▸ TEXT PASSAGE:
Skip to content

UMAP 2D Visualization Coordinates

This document describes how to calculate and update UMAP 2D coordinates for documents and chunks stored in Weaviate for visualization purposes.

Overview

The UMAP (Uniform Manifold Approximation and Projection) algorithm reduces high-dimensional embeddings to 2D coordinates suitable for visualization. This allows you to:

  • Visualize document clusters and relationships
  • Explore semantic similarity in 2D space
  • Identify patterns and groupings in legal documents
  • Create interactive visualizations for exploration

Prerequisites

  1. Install dependencies:
uv pip install -e ".[full]"
  1. Generated embeddings in parquet format:
  2. Run the embedding pipeline to create chunk_embeddings and agg_embeddings directories
  3. These should be in a path like data/embeddings/{dataset-name}/

  4. Weaviate running (for updating coordinates):

cd weaviate
docker compose up -d

The recommended approach is to calculate and save coordinates first, then update Weaviate separately. This allows you to:

  • Review coordinates before updating
  • Reuse coordinates for multiple updates
  • Separate computation from database updates

Step 1: Calculate and Save Coordinates

Calculate UMAP coordinates from embeddings and save to parquet files:

# Calculate for both collections and save
docker compose run --rm web python scripts/embed/calculate_umap_coords.py \
    --embeddings-dir data/embeddings/pl-court-raw-sample \
    --output-dir umap_coords \
    --skip-update

# This creates:
# - umap_coords/LegalDocuments_coords.parquet
# - umap_coords/DocumentChunks_coords.parquet

Each parquet file contains three columns:

  • uuid: The deterministic UUID for the document/chunk
  • x: The x coordinate from UMAP
  • y: The y coordinate from UMAP

Step 2: Update Weaviate

Load the saved coordinates and update Weaviate:

# Update LegalDocuments collection
docker compose run --rm web python scripts/embed/calculate_umap_coords.py \
    --load-from umap_coords/LegalDocuments_coords.parquet \
    --collection LegalDocuments

# Update DocumentChunks collection
docker compose run --rm web python scripts/embed/calculate_umap_coords.py \
    --load-from umap_coords/DocumentChunks_coords.parquet \
    --collection DocumentChunks

One-Step Workflow (Alternative)

▸ DATA SHOWN:
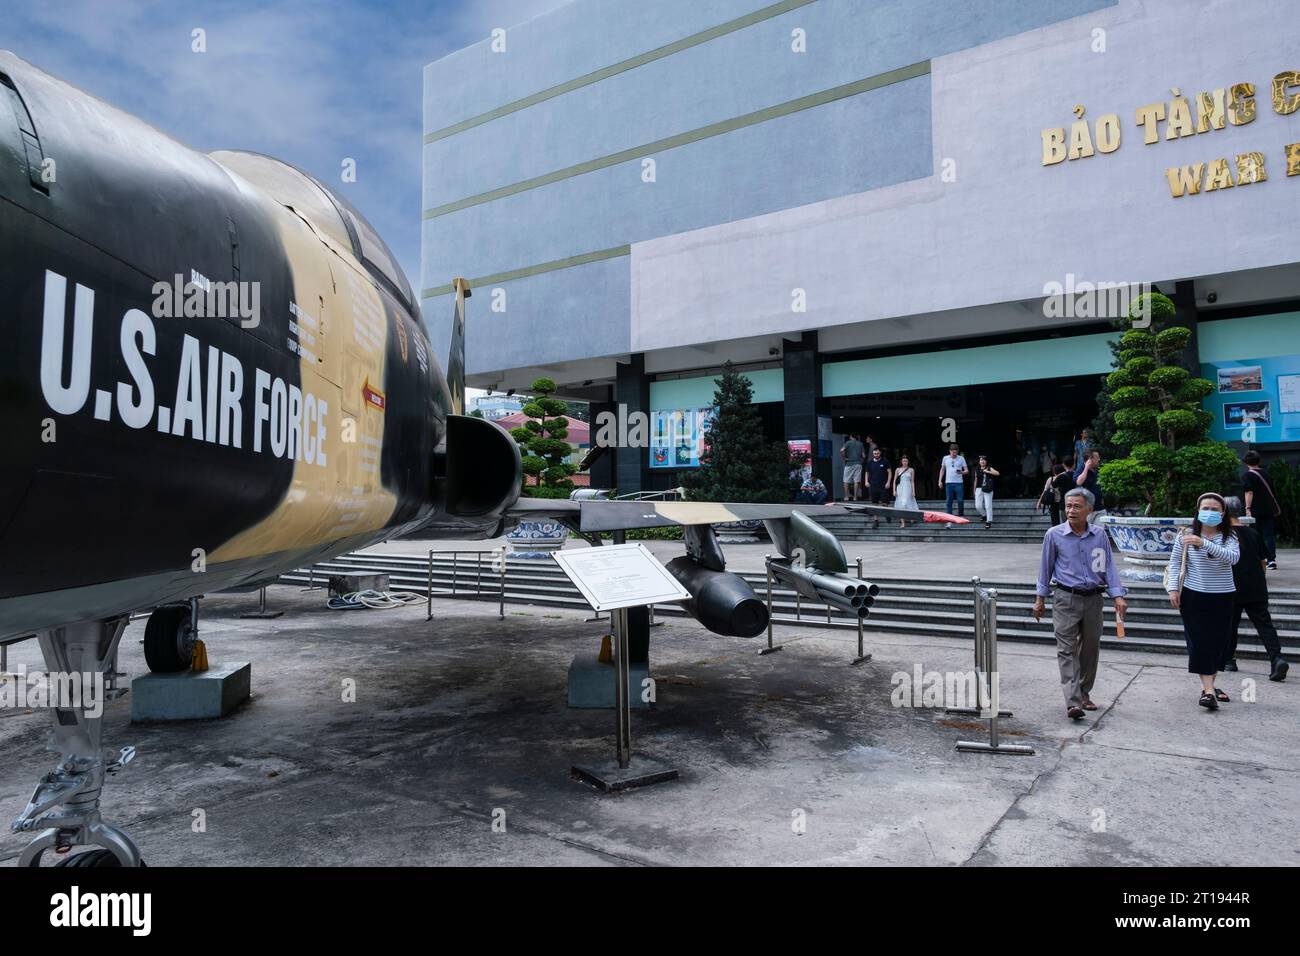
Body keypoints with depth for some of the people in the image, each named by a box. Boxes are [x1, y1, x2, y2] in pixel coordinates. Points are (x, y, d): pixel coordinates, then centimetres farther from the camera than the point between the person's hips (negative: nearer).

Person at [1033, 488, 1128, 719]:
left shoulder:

▸ TASK TO COMPLETE: Please carry on the guide to computing UMAP 2D coordinates for Weaviate from the point where it stops.

▸ RESULT FOR THIS TASK:
Calculate and update in a single step:

# Calculate and update both collections
docker compose run --rm web python scripts/embed/calculate_umap_coords.py \
    --embeddings-dir data/embeddings/pl-court-raw-sample

# Calculate and update specific collection
docker compose run --rm web python scripts/embed/calculate_umap_coords.py \
    --embeddings-dir data/embeddings/pl-court-raw-sample \
    --collection LegalDocuments

Additional Options

Adjust UMAP Parameters

# More local structure (smaller neighborhoods)
docker compose run --rm web python scripts/embed/calculate_umap_coords.py \
    --embeddings-dir data/embeddings/pl-court-raw-sample \
    --output-dir umap_coords \
    --skip-update \
    --n-neighbors 5 --min-dist 0.01

# More global structure (larger neighborhoods)
docker compose run --rm web python scripts/embed/calculate_umap_coords.py \
    --embeddings-dir data/embeddings/pl-court-raw-sample \
    --output-dir umap_coords \
    --skip-update \
    --n-neighbors 50 --min-dist 0.5

Dry Run Mode

Preview changes without updating Weaviate:

docker compose run --rm web python scripts/embed/calculate_umap_coords.py \
    --load-from umap_coords/LegalDocuments_coords.parquet \
    --collection LegalDocuments \
    --dry-run

Custom Batch Size

# Larger batches for faster processing (if memory allows)
docker compose run --rm web python scripts/embed/calculate_umap_coords.py \
    --load-from umap_coords/LegalDocuments_coords.parquet \
    --collection LegalDocuments \
    --batch-size 1000

Command Line Arguments

Argument Type Default Description
--embeddings-dir str - Path to directory containing embedding parquet files (required for calculation mode)
--load-from str - Load previously calculated coordinates from parquet file (alternative to --embeddings-dir)
--output-dir str - Directory to save calculated coordinates (creates {collection}_coords.parquet files)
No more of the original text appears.